Mark Zuckerberg, founder and CEO of Meta, propelled his company into becoming a big competitor in the AI field by investing hundreds of millions of dollars into training. Recently, Meta has come under fire after employees allegedly pirated over 80 terabytes of copyrighted books and scholarly articles illegally to train their AI learning model — a practice employees reportedly hid using personal devices to shield the company from liability.
Many AI companies are facing similar scrutiny or legal cases due to how they acquire texts used to train their AI learning models — typically without the approval of publishers or authors. This sets a harrowing precedent for the world of publishing and creation. When leaders treat laws as suggestions, corporations follow suit. Zuckerberg’s approach mirrors Trump’s meme-coin: both prioritize profit over principle.
Trump’s recent executive order to create a U.S. sovereign wealth fund becomes an extension of the absurdity seen throughout the grifting by private companies. Modeled after funds in resource-rich nations like Saudi Arabia and Norway, this initiative would allow the government to invest in publicly traded stocks, real estate and other assets.
Norway’s sovereign wealth fund, established in 1996, has grown to a staggering $1.7 trillion by investing in global markets. However, Norway’s fund operates in a context of fiscal responsibility and surplus. The United States, on the other hand, is running a massive deficit. Creating a sovereign wealth fund in this context is less about economic growth and more about funneling taxpayer money into the pockets of Trump’s allies.
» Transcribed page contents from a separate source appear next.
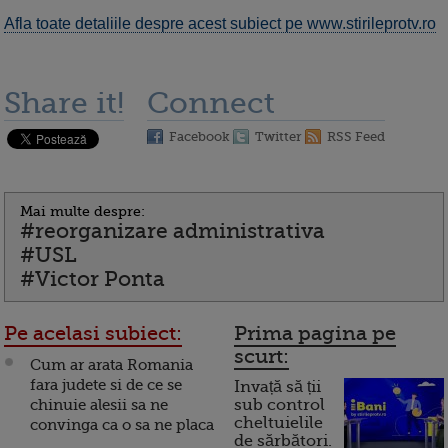
Afla toate detaliile despre acest subiect pe www.stirileprotv.ro
Share it!
Connect
Facebook
Twitter
RSS Feed
Mai multe despre:
#reorganizare administrativa
#USL
#Victor Ponta
Pe acelasi subiect:
Prima pagina pe
scurt:
Cum ar arata Romania
fara judete si de ce se
Invață să ții
chinuie alesii sa ne
sub control
cheltuielile
convinga ca o sa ne placa
de sărbători.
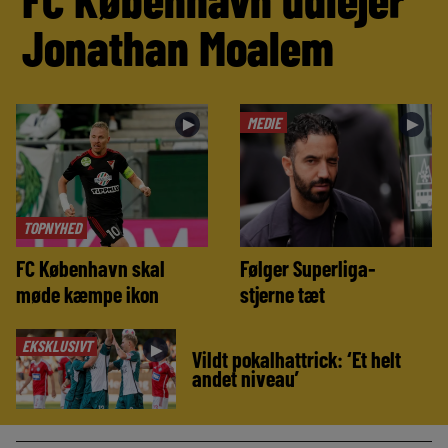
Jonathan Moalem
MEDIE
►
►
TOPNYHED
FC København skal
Følger Superliga-
møde kæmpe ikon
stjerne tæt
EKSKLUSIVT
►
Vildt pokalhattrick: ‘Et helt
andet niveau’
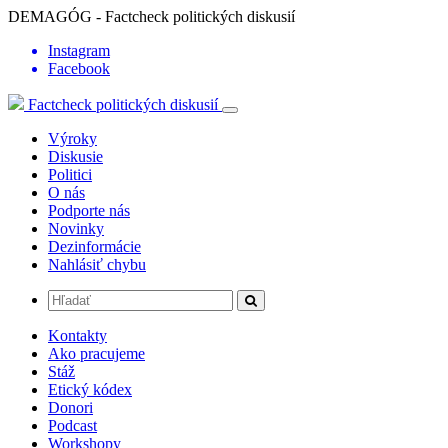
DEMAGÓG - Factcheck politických diskusií
Instagram
Facebook
Factcheck politických diskusií
Výroky
Diskusie
Politici
O nás
Podporte nás
Novinky
Dezinformácie
Nahlásiť chybu
Kontakty
Ako pracujeme
Stáž
Etický kódex
Donori
Podcast
Workshopy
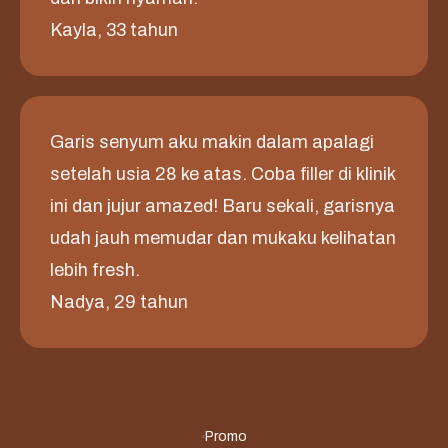
Kayla, 33 tahun
Garis senyum aku makin dalam apalagi
setelah usia 28 ke atas. Coba filler di klinik
ini dan jujur amazed! Baru sekali, garisnya
udah jauh memudar dan mukaku kelihatan
lebih fresh.
Nadya, 29 tahun
Promo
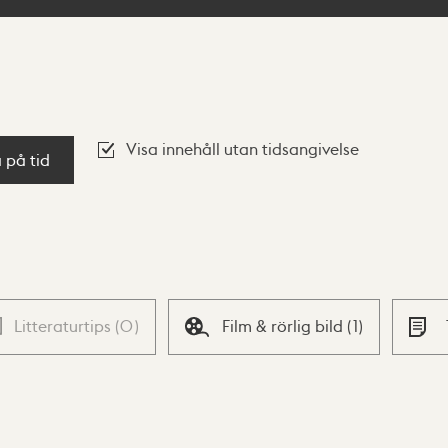
Visa innehåll utan tidsangivelse
a på tid
Litteraturtips
(
0
)
Film & rörlig bild
(
1
)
An American sovereign wealth fund risks becoming a slush fund for insider deals. Companies friendly with the administration could be tacked onto the funds investment list, and see their valuations skyrocket, creating a dangerous cycle of corruption and nepotism .
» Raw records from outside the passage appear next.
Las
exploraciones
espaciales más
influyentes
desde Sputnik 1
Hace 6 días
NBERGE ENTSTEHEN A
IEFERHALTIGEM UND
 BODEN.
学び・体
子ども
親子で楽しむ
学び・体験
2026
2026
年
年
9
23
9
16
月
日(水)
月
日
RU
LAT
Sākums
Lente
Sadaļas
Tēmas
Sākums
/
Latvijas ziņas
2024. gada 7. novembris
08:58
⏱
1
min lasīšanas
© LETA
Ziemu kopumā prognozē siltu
This theme of corruption continues when looking at the recent actions of the Department of Government Efficiency (DOGE). DOGE is an advisory commission led by Elon Musk, the richest man in the world. Musk’s companies have raked in over $13 billion in government contracts in the past five years, and his new position may allow him immense power to shape contracts, regulations and budgets to fill his pockets and disadvantage competitors.
Interpublic Group, an advertising agency, recently announced a $13 billion deal to merge with another agency a month after Trump’s election. Reports alleged that lawyers from X (formerly Twitter), the social media platform owned by Musk, signalled that if Interpublic doesn’t increase advertising spending on their platform the deal could be “torpedoed, or at least slowed down.” Given Musk’s powerful role in the administration, this is a worrying sign to the control the world’s most powerful man has over what goes on in the free market.
This blatant conflict of interest is emblematic of the administration’s broader disregard toward common ethics and professionalism. Trump recently kicked out the Director of the Office of Government Ethics, David Huitema — if that isn’t telling of his administration’s relationship with ethics, not much else is.
America faces a crisis — one of institutional decay — the world’s richest men are lining up to kiss Trump’s ring, from tech billionaires to crypto-bros, all for one end goal: profit off of the disestablishment of democratic norms. Social ethics will wither away as our leaders treat their power as a money printer, and every stolen book, mass meme-coin liquidation, national security threat and shady usage of taxpayer dollars normalizes that.
This isn’t about whether or not Trump’s allies will grow richer — they will — this is about what will remain of America when public service becomes private gain.